THE Kenya Private Schools Association will help their members buy laptops for pupils to ensure they benefit from computer learning like their counterparts in public schools.
The association's CEO Peter Ndoro yesterday said they plan to integrate ICT and ensure they add value on learning.He said that under the Education Device Acquisition Programme, the association will partner with Microsoft Corporation, Intel East Africa, Safaricom Ltd, Mitsumi Computer Garage and Equity Bank to buy the laptops.
"The programme will focus on how much the devices will cost, what devices are required, what is required in terms of content, schools readiness and the financing options," Ndoro said.
He said the association will not provide the laptops but help schools to know the existing original devices manufacturers from whom they will buy classmate interactive laptops at affordable prices.
Yesterday, the association hosted computer companies and school representatives in Nairobi to explore affordable ways devices can be accessed by schools.
Similar meetings in the former eight provincial headquarters categorised as regions will be held. Ndoro said and the facilitation meeting will cost Sh25 million.

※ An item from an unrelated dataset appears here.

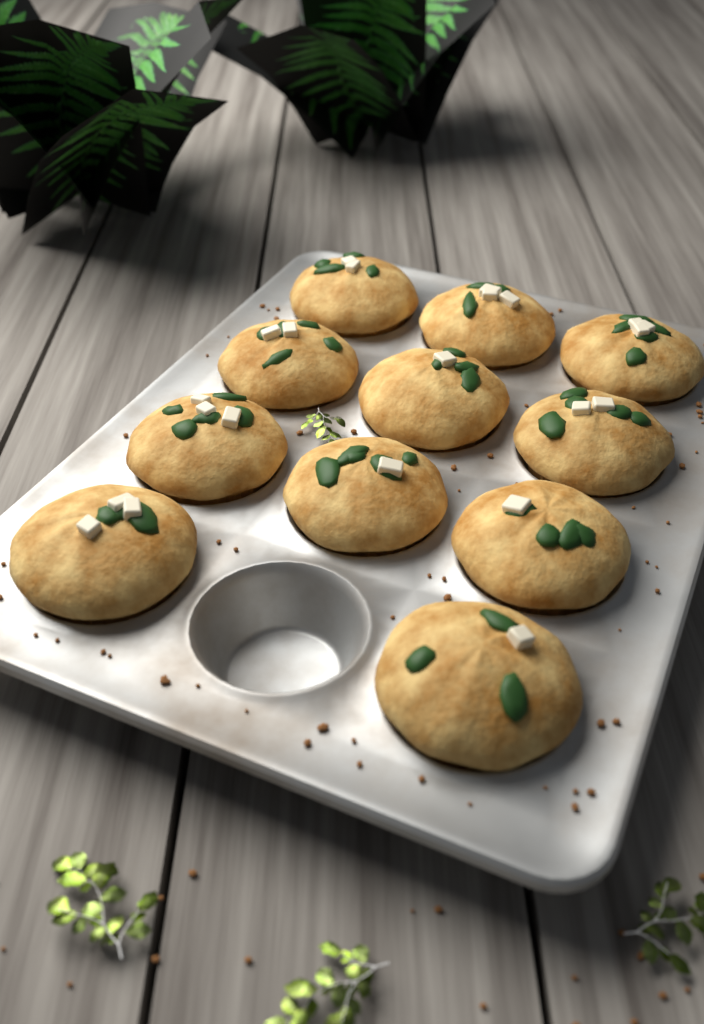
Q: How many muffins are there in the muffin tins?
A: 11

In the Sh24 billion government laptop project, one laptop will cost approximately Sh20,000, but the private schools want lower prices per computer.
There are about 8,000 private primary schools and 2,000 secondary schools with a total of 2.7 million students. But Ndoro said the association has a registered membership of 3,000 schools.
Microsoft education manager Wanjira Kamwere said the programme will ensure teachers, students and staff get the requisite job market ICT knowledge.
Intel Corporation business development manager for education in East Africa Alex Twinomugisha said as a security measure, a laptop will not operate while outside the school compound. He said they will have a central management teacher's device to ensure students concentrate in classrooms.